The evolution of EF-hand proteins was recently reviewed and summarized:
(1) Multidomain proteins should be classified in terms of their constituent domains. Congruence must be established before the entire sequences of proteins can be compared.
(2) The relationships of the branches in the dendrograms of the EF-hand subfamilies are statistically significant.
(3) CAM, TNC, ELC, and RLC are congruent with one another. The five domains of CALP evolved from a single CALP precursor domain; the four domains of SARC evolved from an ur-SARC domain. The CAM-TNC-ELC-RLC/SARC-CALP dendrogram provides a reference tree for estimating the origins of the domains of the other 60 subfamilies. Several of the subfamilies evolved by complex patterns of gene duplications, translocations, and splicings. This is reflected both in the diversities of their domain origins and their chromosomal locations.
(5) Even within CAM-TNC-ELC-RLC and its congruent subfamilies and certainly for the other subfamilies one cannot recognize a pattern or sequence of subfamily origins. The several subfamilies seem to have radiated from one point. This may reflect turbulent speciation events or, more likely, multiple mutations whose order cannot be reconstructed.
(6) Functional and physical properties, such as calcium coordination, vary within subfamilies.
(7) Conversely, (members of) different subfamilies have often converged toward similar characters. We do not recognize a systematic variation of characteristics among subfamilies. Most of the subfamilies appear to have evolved from a few precursors with no systematic correlation of structure or of function with branching patterns of subfamilies (domains) relative to one another.
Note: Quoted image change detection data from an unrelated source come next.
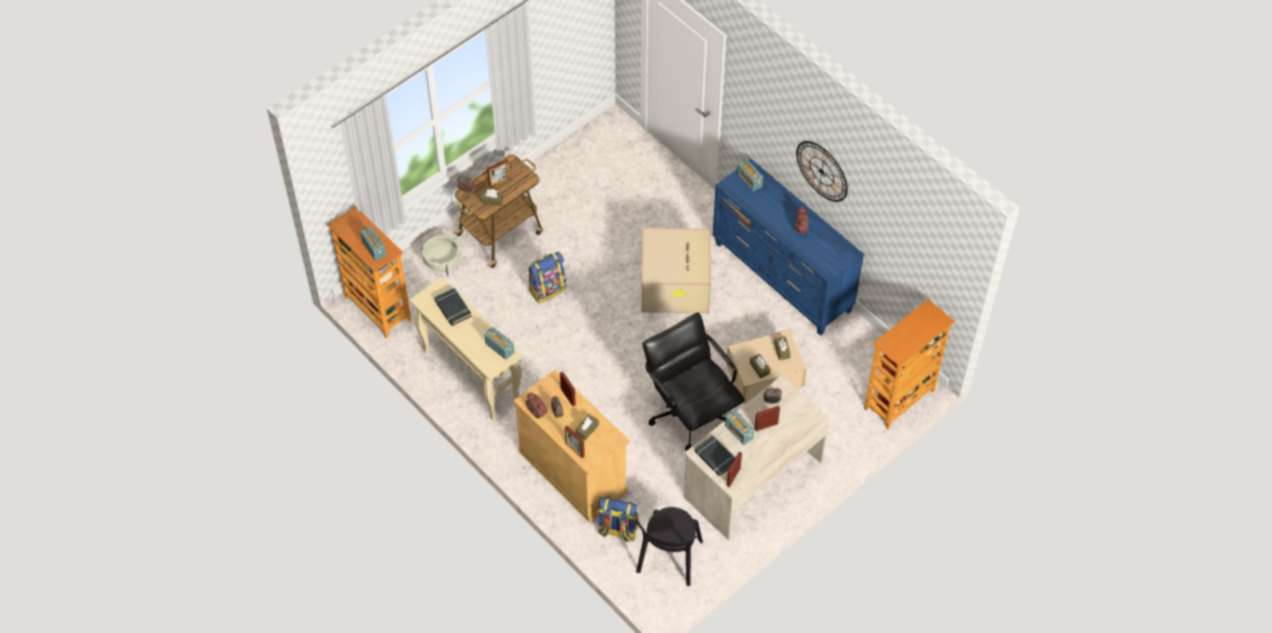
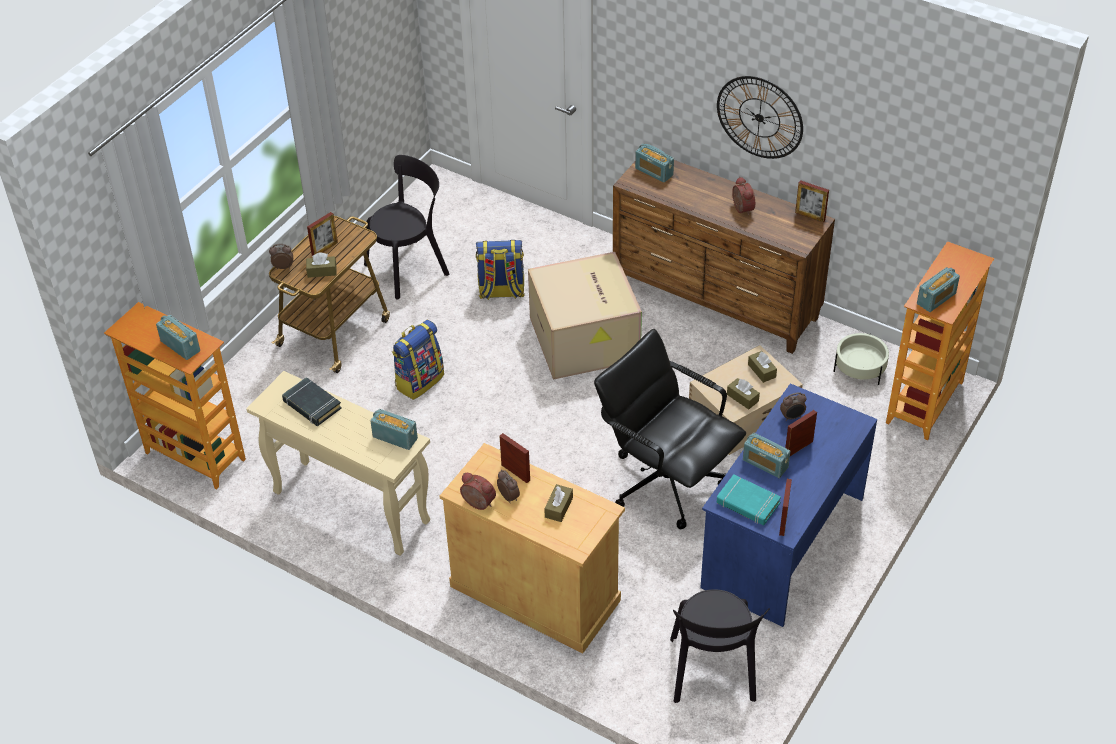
camera: 15 degrees left, 10 degrees down
beige planter [421,235,460,276] -> beige planter moved to [833,333,889,385]
picture frame [565,426,585,458] -> picture frame moved to [795,180,829,223]
backpack [598,497,638,542] -> backpack moved to [476,240,525,300]
beige desk [684,375,829,540] -> blue desk [700,383,877,627]
black book [695,435,735,476] -> turquoise book [717,474,781,525]
blue dresser [713,159,864,336] -> brown dresser [613,160,835,354]
none -> black chair [364,155,450,299]
none -> radio [917,267,960,312]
(8) Since many of the subfamilies are represented by multiple isoforms, one must exercise extreme caution in using EF-hand proteins as markers to follow the evolution of species.
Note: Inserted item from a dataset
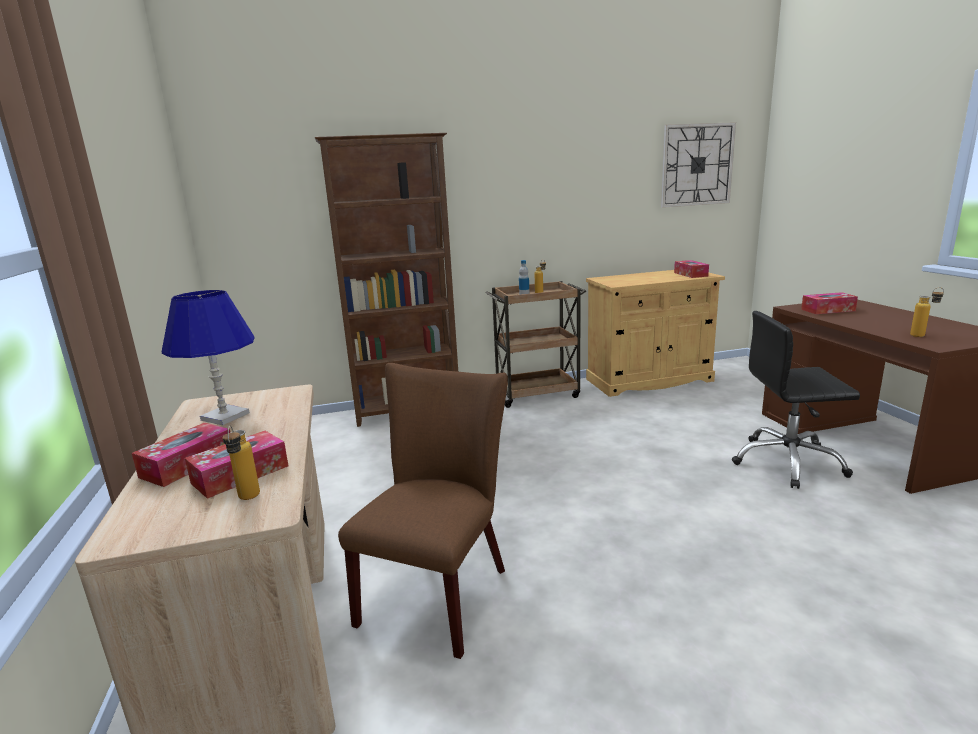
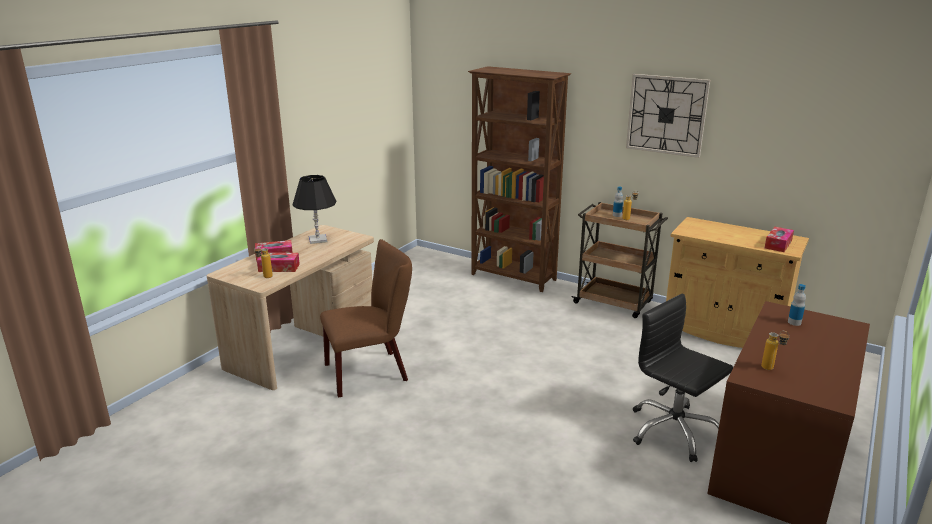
camera: 45 degrees right, 5 degrees up
blue table lamp [162,290,255,425] -> black table lamp [293,175,336,244]
wall clock [661,122,736,208] -> wall clock moved to [626,74,710,158]
tissue box [801,292,858,314] -> bottle [788,284,806,326]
(9) The distributions of introns in the encoding genes precludes the correspondence of exons with EF-hand domains; exon shuffling did not play a significant role in the evolution of this family (see Table 9, later??).
(10) The dendrograms based on encoding DNAs are parallel within stochastic fluctuation to those based on protein sequence for TNC, ELC, RLC, CALP, PARV, and S100.
(11) The classifications of CAM by protein and by nucleic acids sequences present several intriguing and unresolved contradictions.